On the outbreak of the Great War he proceeded to the Continent with the Vth Division of the Expeditionary Force, and fought at Mons, and in the retirement therefrom, during which his battalion lost half its officers. All that remained of the 1st Cheshires during the action at Le Cateau on the 26th August, were in reserve, but found themselves called upon to help in covering the retirement of other troops. Captain Rich, with a Subaltern, a Sergeant, and seven men, held a shallow trench on the left; and with another small party posted on a ridge to the right succeeded in holding up some hundreds of the enemy, and so secured the retirement of the troops, who passed between the parties. It was for this fine piece of work that Captain Rich was first mentioned in despatches. The men of the battalion used to speak of Captain Rich as a fatalist, for when spoken to about exposing himself he laughingly said, “I know I was never born to be shot,” and he appeared, for a time, to have such a charmed life that the men of his company began to believe there was something in his confidence in his future.

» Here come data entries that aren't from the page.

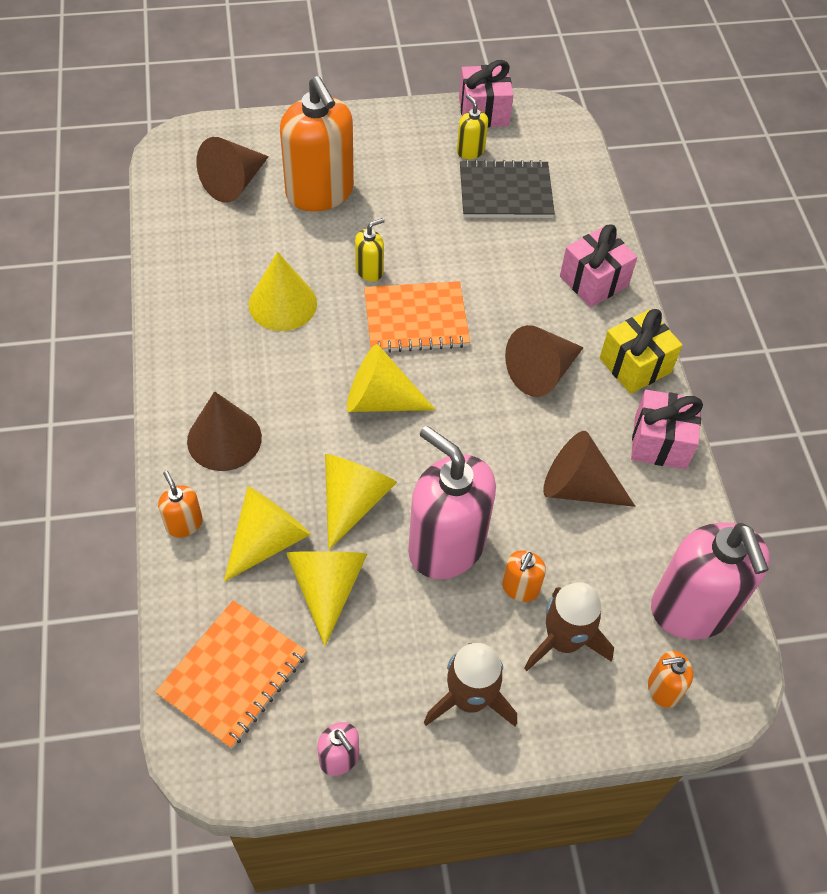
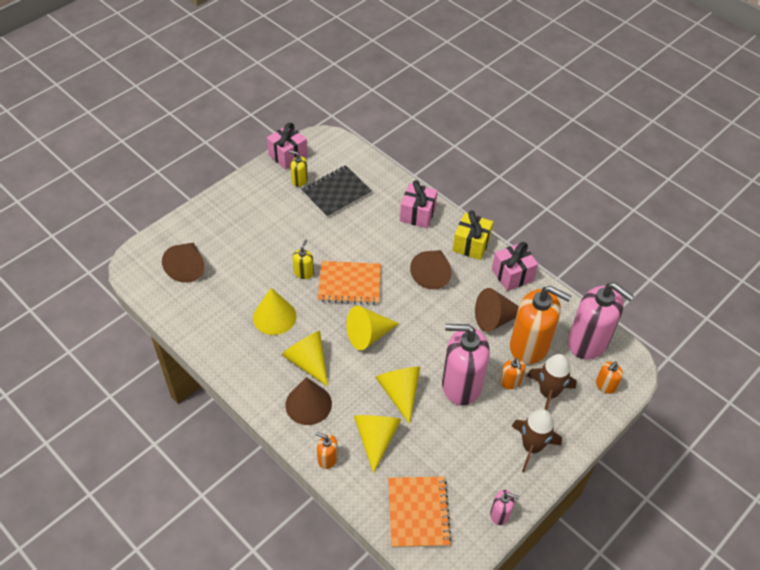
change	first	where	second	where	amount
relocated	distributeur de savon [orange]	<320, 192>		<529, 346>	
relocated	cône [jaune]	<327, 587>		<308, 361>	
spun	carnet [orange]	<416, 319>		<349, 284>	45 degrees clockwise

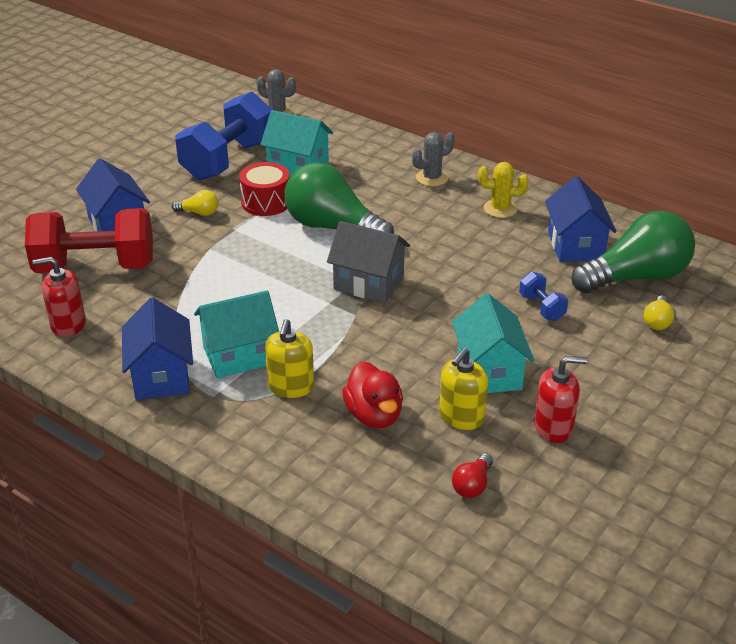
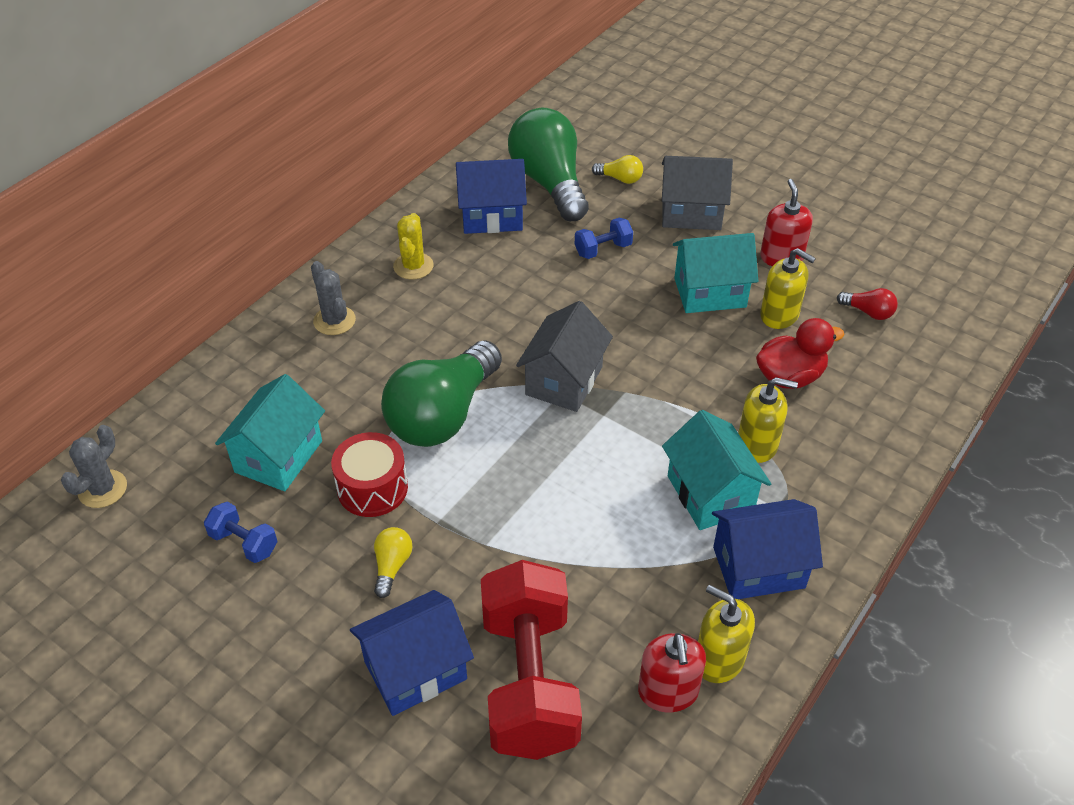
change	first	where	second	where	amount
appeared			maison [gris]	<691, 213>	
appeared			distributeur de savon [jaune]	<719, 659>	
size	haltère [bleu]	<228, 160>		<244, 543>	x0.43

But it was destined otherwise, for after several escapes he received a wound in the jaw on the 20th October. Although it prevented him from eating for three days he was still as cheerful as ever, and the life and soul of his battalion. Two days later, while acting as Second in Command of his battalion and defending his trenches at Violaines, near La Bassé, he received his fatal wound during a sudden onslaught by the enemy. With several other wounded officers he was taken prisoner, and removed to a hospital at Namur, and later to the Military Hospital, 4th Army Corps, Douai, France, where he died on the above mentioned date.
Captain Rich was twice mentioned for his gallantry in Sir John French’s Despatches of the 8th October, 1914, and of the 14th January, 1915.
The 1914 Star is rare to Australians as only a small number serving with a medical unit qualified. It is possible that Captain Rich was the first Australian to be killed in the Great War.